### TEXTE FOURNI

____________

Avec le coût juridique de plus en plus élevé du combat commun Palestiniens/Israéliens contre l’occupation et l’intensification du harcèlement juridique à l’encontre des militants palestiniens nous sommes contraints de lancer cet appel pressant à financement. Nous vous demandons votre soutien pour que le groupe israélien des Anarchistes contre le Mur (AATW) puisse continuer son action et peut-être plus important encore pour nous permettre de développer notre capacité de financement juridique et couvrir aussi le coût juridique de la défense des Palestiniens arrêtés lors des manifestations.

Depuis 2003 le groupe soutient la lutte des Palestiniens contre l’occupation israélienne et plus particulièrement contre le Mur de ségrégation d’Israël. Semaine après semaine AATW se joint à la résistance populaire palestinienne contre le Mur en divers secteurs de la Cisjordanie notamment dans les villages d’al-Ma’asara au sud de Bethléhem de Beit Ummar au nord de Hébron de Bil’in et récemment presque quotidiennement à Ni’lin à l’ouest de Ramallah. Sur ces sites l’armée prend des mesures extrêmes pour réprimer les manifestations allant parfois jusqu’à tirer à balles réelles à en faire le siège ou y imposer des couvre-feux.

____________

### DÉFI A
Relevez chaque ligne des enregistrements où figure la chaîne "instrumentName".
Le texte et les enregistrements proviennent de sources distinctes.

____________

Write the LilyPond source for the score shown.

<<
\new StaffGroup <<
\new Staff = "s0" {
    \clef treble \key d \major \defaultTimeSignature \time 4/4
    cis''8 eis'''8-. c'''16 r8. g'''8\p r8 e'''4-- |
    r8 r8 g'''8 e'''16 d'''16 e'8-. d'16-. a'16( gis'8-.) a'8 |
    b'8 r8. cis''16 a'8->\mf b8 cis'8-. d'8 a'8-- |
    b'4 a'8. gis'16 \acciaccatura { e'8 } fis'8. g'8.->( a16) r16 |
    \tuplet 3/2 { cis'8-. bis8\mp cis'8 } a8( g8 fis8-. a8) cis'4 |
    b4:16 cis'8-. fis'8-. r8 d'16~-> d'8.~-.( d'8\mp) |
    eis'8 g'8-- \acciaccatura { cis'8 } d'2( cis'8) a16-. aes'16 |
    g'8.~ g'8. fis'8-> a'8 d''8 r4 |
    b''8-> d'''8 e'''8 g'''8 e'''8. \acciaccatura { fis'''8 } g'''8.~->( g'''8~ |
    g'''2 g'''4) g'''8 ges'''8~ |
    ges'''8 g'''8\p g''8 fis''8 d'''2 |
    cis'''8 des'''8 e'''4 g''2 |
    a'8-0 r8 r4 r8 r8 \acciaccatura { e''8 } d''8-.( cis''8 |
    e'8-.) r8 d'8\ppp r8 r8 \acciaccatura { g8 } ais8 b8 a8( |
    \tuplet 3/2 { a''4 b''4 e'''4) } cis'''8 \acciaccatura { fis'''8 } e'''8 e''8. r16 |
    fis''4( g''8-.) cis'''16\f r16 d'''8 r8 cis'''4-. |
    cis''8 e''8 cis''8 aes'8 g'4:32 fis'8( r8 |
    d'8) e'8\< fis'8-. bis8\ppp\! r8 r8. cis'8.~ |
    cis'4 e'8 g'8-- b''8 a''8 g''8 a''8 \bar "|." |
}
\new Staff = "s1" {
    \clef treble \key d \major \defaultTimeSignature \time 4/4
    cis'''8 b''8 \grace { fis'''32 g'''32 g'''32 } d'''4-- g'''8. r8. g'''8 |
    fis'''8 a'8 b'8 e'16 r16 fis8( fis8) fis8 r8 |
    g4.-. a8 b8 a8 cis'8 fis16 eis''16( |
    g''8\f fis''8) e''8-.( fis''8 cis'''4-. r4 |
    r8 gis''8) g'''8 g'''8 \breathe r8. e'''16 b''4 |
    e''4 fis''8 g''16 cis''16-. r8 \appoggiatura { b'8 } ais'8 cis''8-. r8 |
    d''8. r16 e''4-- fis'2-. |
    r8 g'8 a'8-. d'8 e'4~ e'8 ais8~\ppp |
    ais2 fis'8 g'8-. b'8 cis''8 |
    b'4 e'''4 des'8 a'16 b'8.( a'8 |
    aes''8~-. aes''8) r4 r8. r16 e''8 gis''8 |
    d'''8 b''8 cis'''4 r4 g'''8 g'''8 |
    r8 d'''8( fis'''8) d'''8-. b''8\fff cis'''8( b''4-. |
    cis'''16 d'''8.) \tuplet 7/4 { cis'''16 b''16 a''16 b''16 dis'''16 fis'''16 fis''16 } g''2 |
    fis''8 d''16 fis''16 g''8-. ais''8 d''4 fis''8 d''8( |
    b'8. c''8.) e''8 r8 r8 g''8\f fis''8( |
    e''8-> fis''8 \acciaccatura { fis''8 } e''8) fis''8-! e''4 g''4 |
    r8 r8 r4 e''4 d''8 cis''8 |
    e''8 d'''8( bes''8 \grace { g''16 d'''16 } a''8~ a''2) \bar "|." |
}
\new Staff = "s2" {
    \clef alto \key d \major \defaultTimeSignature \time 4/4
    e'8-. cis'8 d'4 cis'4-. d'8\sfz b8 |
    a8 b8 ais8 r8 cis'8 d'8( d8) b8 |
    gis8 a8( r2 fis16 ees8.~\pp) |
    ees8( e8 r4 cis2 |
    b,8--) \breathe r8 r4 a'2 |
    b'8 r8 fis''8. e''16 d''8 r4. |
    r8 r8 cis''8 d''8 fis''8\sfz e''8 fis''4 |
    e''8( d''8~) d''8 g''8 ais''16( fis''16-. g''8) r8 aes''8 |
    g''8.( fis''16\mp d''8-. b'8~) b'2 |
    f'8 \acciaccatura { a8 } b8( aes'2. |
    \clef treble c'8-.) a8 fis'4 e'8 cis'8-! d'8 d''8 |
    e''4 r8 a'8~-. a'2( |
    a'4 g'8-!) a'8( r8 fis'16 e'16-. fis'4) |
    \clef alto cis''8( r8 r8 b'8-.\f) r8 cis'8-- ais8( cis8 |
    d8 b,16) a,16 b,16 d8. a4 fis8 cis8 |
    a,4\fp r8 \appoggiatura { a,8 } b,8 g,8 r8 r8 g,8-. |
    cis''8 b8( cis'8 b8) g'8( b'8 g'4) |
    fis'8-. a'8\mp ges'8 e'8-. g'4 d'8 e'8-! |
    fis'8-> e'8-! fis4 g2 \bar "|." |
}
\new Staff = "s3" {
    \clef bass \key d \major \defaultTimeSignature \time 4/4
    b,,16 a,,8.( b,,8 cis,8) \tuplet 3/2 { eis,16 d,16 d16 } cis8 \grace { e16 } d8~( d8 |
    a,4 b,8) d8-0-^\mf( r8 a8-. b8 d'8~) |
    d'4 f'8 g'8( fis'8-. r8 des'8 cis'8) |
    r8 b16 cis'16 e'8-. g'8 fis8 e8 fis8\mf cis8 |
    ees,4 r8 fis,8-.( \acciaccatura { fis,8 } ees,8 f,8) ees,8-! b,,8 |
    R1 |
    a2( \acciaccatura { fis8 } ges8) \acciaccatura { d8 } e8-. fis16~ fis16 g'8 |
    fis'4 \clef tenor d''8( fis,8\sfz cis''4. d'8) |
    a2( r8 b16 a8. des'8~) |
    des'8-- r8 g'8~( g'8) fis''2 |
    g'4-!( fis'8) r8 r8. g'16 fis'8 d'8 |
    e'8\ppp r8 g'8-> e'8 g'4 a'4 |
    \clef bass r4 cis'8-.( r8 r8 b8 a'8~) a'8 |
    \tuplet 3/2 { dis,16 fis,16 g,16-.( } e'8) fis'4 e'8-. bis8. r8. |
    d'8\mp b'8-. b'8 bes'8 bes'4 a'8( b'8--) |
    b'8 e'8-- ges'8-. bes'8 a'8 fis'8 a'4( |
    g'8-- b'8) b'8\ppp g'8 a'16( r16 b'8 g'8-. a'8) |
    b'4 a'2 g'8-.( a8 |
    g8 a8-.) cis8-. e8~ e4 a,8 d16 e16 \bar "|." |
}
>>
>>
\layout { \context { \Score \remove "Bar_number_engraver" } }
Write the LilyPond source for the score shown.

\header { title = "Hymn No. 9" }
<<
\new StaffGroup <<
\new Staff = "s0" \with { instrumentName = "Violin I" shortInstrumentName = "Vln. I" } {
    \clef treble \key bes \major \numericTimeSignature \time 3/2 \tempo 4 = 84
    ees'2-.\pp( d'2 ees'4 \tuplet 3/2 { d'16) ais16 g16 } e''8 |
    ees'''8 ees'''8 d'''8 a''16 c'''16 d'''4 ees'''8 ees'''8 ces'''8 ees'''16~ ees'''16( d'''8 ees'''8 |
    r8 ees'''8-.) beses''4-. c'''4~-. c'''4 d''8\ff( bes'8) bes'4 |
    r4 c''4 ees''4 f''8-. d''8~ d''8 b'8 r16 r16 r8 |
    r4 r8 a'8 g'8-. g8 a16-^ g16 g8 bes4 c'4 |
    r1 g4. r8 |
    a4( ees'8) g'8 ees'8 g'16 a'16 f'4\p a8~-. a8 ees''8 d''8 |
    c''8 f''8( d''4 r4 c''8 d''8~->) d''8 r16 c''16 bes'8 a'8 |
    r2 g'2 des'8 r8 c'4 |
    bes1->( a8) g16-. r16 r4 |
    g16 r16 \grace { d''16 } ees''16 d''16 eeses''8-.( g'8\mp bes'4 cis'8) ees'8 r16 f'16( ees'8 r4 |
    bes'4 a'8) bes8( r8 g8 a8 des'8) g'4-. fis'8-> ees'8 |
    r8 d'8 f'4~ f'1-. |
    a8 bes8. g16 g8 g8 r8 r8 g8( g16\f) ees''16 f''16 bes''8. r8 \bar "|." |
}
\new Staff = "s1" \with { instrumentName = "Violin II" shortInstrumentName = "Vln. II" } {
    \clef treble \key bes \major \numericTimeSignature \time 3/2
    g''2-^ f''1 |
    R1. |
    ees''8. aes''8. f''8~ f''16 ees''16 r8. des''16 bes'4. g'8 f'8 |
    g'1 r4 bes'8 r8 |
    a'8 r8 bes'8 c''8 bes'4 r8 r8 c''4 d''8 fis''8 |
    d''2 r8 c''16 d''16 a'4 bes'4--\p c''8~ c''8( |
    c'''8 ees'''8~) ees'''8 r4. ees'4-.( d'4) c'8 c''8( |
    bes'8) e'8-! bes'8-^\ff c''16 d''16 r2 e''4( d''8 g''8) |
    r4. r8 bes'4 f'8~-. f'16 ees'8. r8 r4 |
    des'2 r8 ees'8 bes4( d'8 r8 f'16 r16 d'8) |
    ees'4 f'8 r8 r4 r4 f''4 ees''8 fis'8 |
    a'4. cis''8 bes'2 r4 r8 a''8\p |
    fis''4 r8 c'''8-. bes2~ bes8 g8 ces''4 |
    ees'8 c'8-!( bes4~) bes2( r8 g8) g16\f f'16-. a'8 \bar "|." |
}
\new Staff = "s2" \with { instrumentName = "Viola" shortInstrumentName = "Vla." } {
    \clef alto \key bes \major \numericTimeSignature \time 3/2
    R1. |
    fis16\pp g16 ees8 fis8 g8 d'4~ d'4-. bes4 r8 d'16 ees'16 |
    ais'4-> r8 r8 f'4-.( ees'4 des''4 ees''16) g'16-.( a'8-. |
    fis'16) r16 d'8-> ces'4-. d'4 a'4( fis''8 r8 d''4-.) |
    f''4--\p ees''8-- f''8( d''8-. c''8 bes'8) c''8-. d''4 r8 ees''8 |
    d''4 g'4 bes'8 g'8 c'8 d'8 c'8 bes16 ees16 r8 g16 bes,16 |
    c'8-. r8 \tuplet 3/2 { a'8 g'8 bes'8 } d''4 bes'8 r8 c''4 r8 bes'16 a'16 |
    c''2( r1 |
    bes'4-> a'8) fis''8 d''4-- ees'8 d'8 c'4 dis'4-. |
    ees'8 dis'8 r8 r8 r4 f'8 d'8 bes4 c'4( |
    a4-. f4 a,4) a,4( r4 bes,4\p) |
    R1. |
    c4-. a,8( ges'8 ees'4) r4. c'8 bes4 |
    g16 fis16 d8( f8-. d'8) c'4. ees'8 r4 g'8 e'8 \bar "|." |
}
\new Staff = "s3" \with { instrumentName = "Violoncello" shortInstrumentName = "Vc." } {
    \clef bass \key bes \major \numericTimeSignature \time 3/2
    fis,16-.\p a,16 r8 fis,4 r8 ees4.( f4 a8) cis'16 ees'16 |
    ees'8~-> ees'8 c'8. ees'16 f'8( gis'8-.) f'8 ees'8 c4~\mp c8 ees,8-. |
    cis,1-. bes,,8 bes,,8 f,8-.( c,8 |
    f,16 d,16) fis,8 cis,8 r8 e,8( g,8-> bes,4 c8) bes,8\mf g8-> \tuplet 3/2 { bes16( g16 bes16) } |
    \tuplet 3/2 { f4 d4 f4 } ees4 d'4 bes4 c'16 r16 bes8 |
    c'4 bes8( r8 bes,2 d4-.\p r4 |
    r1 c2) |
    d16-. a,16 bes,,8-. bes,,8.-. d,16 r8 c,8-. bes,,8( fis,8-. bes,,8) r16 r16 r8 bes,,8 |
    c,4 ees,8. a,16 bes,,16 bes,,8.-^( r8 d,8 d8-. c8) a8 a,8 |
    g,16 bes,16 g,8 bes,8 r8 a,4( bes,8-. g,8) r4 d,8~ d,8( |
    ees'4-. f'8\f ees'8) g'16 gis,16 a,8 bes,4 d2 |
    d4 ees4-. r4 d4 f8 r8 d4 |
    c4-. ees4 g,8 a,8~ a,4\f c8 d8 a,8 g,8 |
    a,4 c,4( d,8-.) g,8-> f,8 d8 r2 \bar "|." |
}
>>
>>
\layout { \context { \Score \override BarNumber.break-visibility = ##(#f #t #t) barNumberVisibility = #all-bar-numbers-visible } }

____________

### DÉFI B
Condensez sous forme de liste le paragraphe du texte fourni qui commence par « Depuis 2003 le groupe soutient », en gardant ses faits principaux.

### CORRIGÉ DÉTAILLÉ A
\new Staff = "s0" \with { instrumentName = "Violin I" shortInstrumentName = "Vln. I" } {
\new Staff = "s1" \with { instrumentName = "Violin II" shortInstrumentName = "Vln. II" } {
\new Staff = "s2" \with { instrumentName = "Viola" shortInstrumentName = "Vla." } {
\new Staff = "s3" \with { instrumentName = "Violoncello" shortInstrumentName = "Vc." } {

### CORRIGÉ DÉTAILLÉ B
- Depuis 2003, le groupe soutient la lutte des Palestiniens contre l'occupation israélienne, et surtout contre le Mur de ségrégation d'Israël.
- Chaque semaine, AATW se joint à la résistance populaire palestinienne contre le Mur dans plusieurs secteurs de la Cisjordanie : al-Ma'asara (au sud de Bethléhem), Beit Ummar (au nord de Hébron), Bil'in et, récemment, Ni'lin (à l'ouest de Ramallah), presque tous les jours.
- Sur ces sites, l'armée réprime durement les manifestations. Elle va parfois jusqu'à tirer à balles réelles, assiéger les lieux ou imposer des couvre-feux.